[The Life of Mansie Wauch by David Macbeth Moir]@TWC D-Link bookThe Life of Mansie Wauch CHAPTER VI 4/8
We could not help, nevertheless, to take aye a stolen look of each other in passing; and I was a gone man, bewitched out of my seven senses, falling from my clothes, losing my stomach, and over the lugs in love, three weeks and some odd days before ever a single syllable passed between us. Gude kens how long this Quaker-meeting-like silence would have continued, had we not chanced to foregather one gloaming; and I, having gotten a dram from one of our customers with a hump-back, at the Crosscausey, whose fashionable new coat I had been out fitting on, found myself as brave as a Bengal tiger, and said to her, "This is a fine day, I say, my dear Nancy." The ice being once broken, every thing went on as smoothly as ye like; so, in the long run, we went like lightning from two-handed cracks on the stair-head, to stown walks, after work-hours, out by the West Port, and thereaway. If ever a man loved, and loved like mad, it was me, Mansie Wauch--and I take no shame in the confession; but, knowing it all in the course of nature, declare it openly and courageously in the face of the wide world. Let them laugh who like; honest folk, I pity them; such know not the pleasures of virtuous affection.

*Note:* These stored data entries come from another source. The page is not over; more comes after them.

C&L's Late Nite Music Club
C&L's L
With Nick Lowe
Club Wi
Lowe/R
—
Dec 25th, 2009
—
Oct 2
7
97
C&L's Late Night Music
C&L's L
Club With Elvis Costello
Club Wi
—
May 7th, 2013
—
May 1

It is not in corrupted, sinful hearts that the fire of true love can ever burn clear.
Alas, and ohon orie! they lose the sweetest, completest, dearest, truest pleasure that this world has in store for its children.
They know not the bliss to meet, that makes the embrace of separation bitter.
They never dreamed the dreams that make wakening to the morning light unpleasant.